Beginning with the line that holds "ring dip: (475, 381)" in the data below, give again every line through the one that holds "pinky tip: (450, 404)", exactly as written.
Start of Input
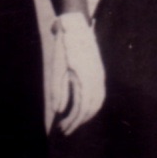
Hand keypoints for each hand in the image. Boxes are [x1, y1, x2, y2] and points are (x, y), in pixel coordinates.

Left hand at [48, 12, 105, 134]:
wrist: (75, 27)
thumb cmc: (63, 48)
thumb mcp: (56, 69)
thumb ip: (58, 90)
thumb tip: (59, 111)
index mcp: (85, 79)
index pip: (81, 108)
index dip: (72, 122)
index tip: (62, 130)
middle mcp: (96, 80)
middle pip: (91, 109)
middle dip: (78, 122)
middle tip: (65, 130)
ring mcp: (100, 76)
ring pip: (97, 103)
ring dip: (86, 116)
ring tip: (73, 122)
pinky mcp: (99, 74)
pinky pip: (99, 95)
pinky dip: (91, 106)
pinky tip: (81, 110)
End of Input
Start of Input
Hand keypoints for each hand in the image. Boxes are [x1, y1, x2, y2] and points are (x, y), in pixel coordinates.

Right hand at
End of Input
Start of Input
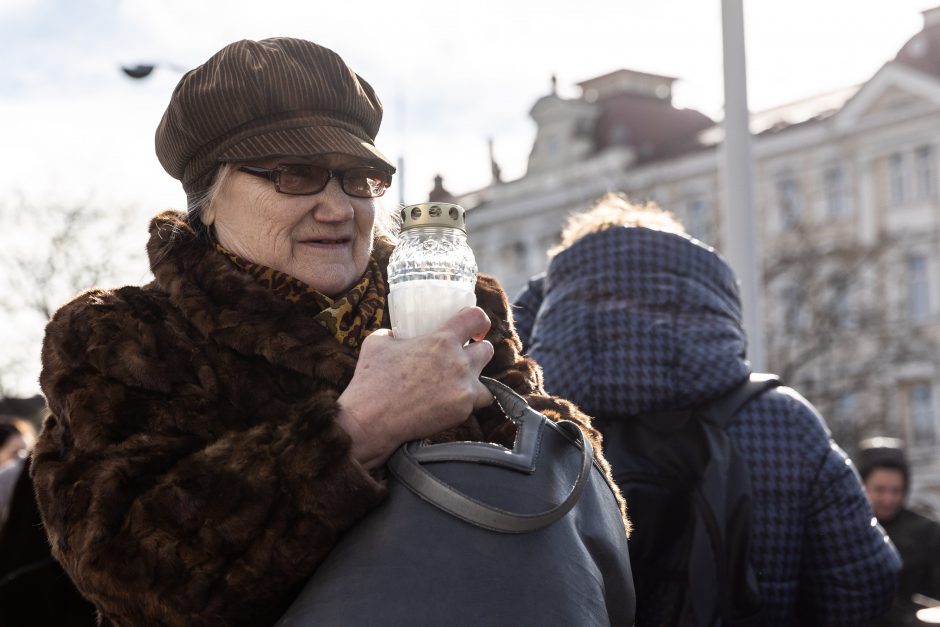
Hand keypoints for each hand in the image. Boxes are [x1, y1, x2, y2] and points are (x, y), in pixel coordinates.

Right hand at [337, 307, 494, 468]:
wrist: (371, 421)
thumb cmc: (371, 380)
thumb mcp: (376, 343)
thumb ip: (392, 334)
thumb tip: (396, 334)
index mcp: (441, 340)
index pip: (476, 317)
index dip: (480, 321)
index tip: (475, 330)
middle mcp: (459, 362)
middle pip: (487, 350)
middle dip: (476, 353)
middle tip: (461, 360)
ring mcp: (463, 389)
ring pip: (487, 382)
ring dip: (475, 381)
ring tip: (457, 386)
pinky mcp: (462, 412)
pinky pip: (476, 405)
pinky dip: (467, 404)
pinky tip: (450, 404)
End of Input
#### Response below:
ring dip: (475, 381)
ring tip: (457, 386)
pinky mcp: (462, 412)
pinky pip: (476, 405)
pinky dip: (467, 404)
pinky tip: (450, 404)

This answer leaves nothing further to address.